Torino and Sassuolo meet in Turin with little riding on survival and plenty riding on position. Sassuolo sit 10th with 49 points, 41 goals scored and 44 conceded after 35 league matches. Torino are 13th with 41 points, 39 goals scored and 58 conceded, so the numbers already point towards the visitors being the more dangerous side.
Why Sassuolo look the sharper side
Sassuolo have taken 26 points from their last 14 matches, which is the clearest reason to give them the edge here. That run includes a 2-0 home win over AC Milan, and it backs up the idea that they arrive with more consistent attacking form than Torino.
Armand Laurienté is a big part of that. He has six Serie A goals and nine assists this season, and his 15 direct goal contributions make him Sassuolo's most obvious final-third threat. If this turns into the open game the preview suggests, he is the sort of player who can decide it.

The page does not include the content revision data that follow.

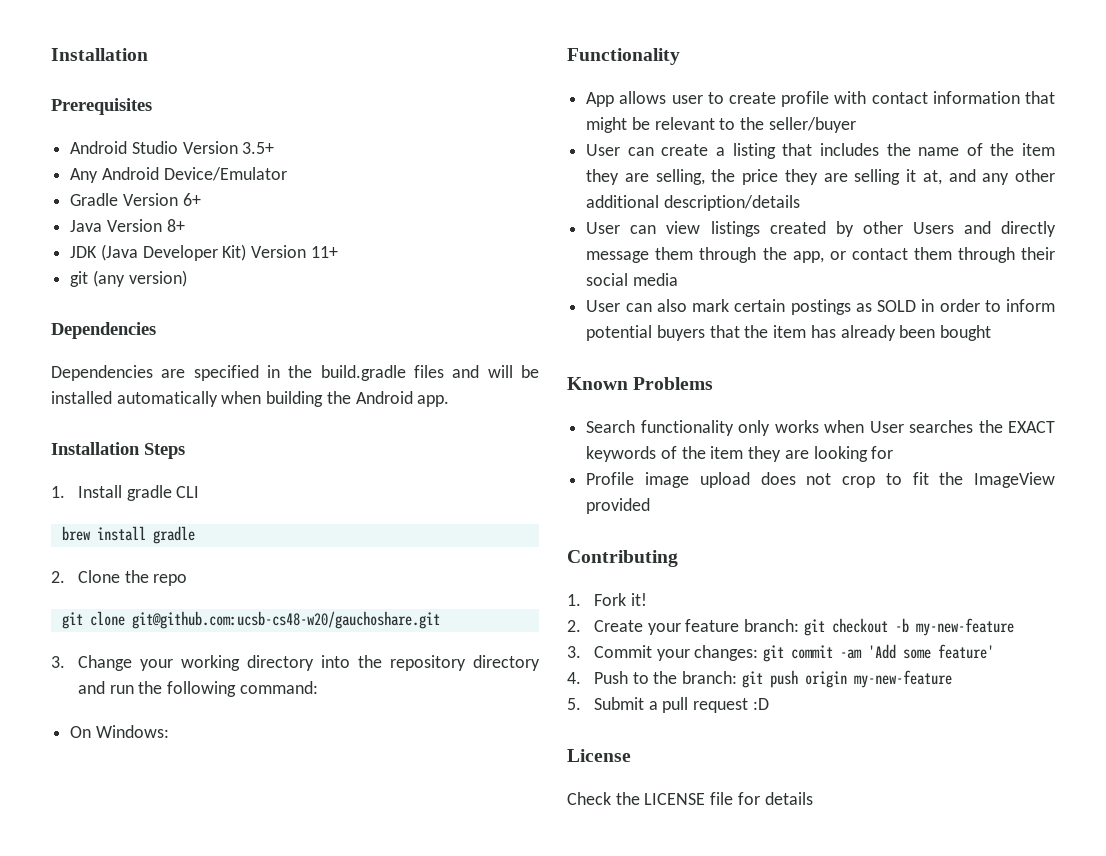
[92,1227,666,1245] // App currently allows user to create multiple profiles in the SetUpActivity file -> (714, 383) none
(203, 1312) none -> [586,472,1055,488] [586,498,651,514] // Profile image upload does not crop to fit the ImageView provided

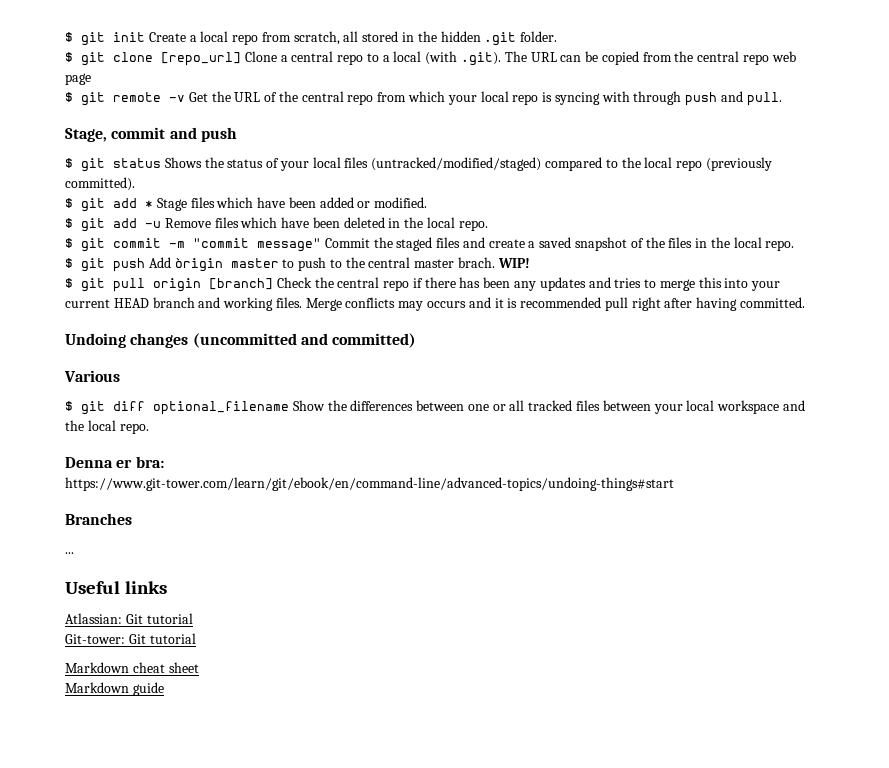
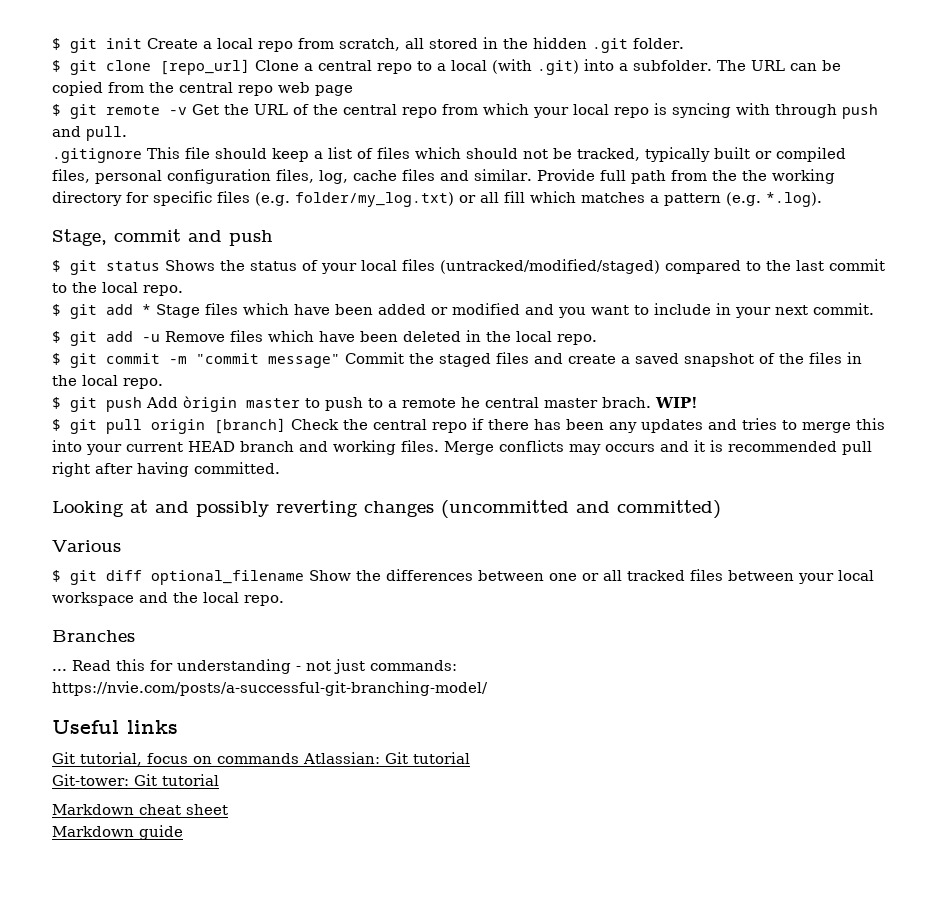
[461,52,502,66] .git). -> [537,59,712,75] .git) into a subfolder.
(782, 99) none -> [52,147,846,163] [52,169,835,184] [52,191,822,207] // .gitignore This file should keep a list of files which should not be tracked, typically built or compiled files, personal configuration files, log, cache files and similar. Provide full path from the the working directory for specific files (e.g. folder/my_log.txt) or all fill which matches a pattern (e.g. *.log).
[644,157,772,171] [65,177,135,191] local repo (previously committed). -> [796,259,885,271] [52,282,183,296] last commit to the local repo.
[374,197,428,208] modified. -> [452,303,874,318] modified and you want to include in your next commit.
[345,257,365,268] the -> [388,397,480,408] a remote he
[65,333,126,348] Undoing -> [52,500,358,517] Looking at and possibly reverting
[65,456,164,468] [65,477,674,491] [65,513,132,525] [65,552,74,554] [65,581,168,594] Denna er bra: // https://www.git-tower.com/learn/git/ebook/en/command-line/advanced-topics/undoing-things#start // Branches // ... // Useful links // -> [52,630,135,642] [52,659,457,674] [52,681,488,696] [52,720,178,734] [52,752,299,766] Branches // ... Read this for understanding - not just commands: https://nvie.com/posts/a-successful-git-branching-model/ // Useful links // Git tutorial, focus on commands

The broader picture points the same way. Across 11 previous top-flight meetings in Turin, the sides have drawn only once, so this is not a fixture that usually settles into caution. Sports Mole's preview desk put it plainly: "Neither challenging for Europe nor fighting relegation, both can play without the handbrake and multiple goals may be traded."
Why Torino can still keep it close
Torino's case is built on home threat and recent improvement rather than table position. They have taken 14 points from their nine games under Roberto D'Aversa, and Giovanni Simeone has scored in all of his last four home games. That gives them a real route to a result, even if they have conceded far more than Sassuolo over the season.
The home side are also unbeaten in three of their last five league matches, with the run including a 2-2 draw against Inter. So this is not a team that arrives flat, and the preview's high-scoring draw call feels grounded enough. Sports Mole said: "We say: Torino 2-2 Sassuolo."
That said, Sassuolo still look better equipped across the season's evidence. Their points total is stronger, their recent run is stronger, and Laurienté gives them the more reliable attacking edge. Torino can definitely make this awkward, but the visitors look the more complete side going into Friday's game.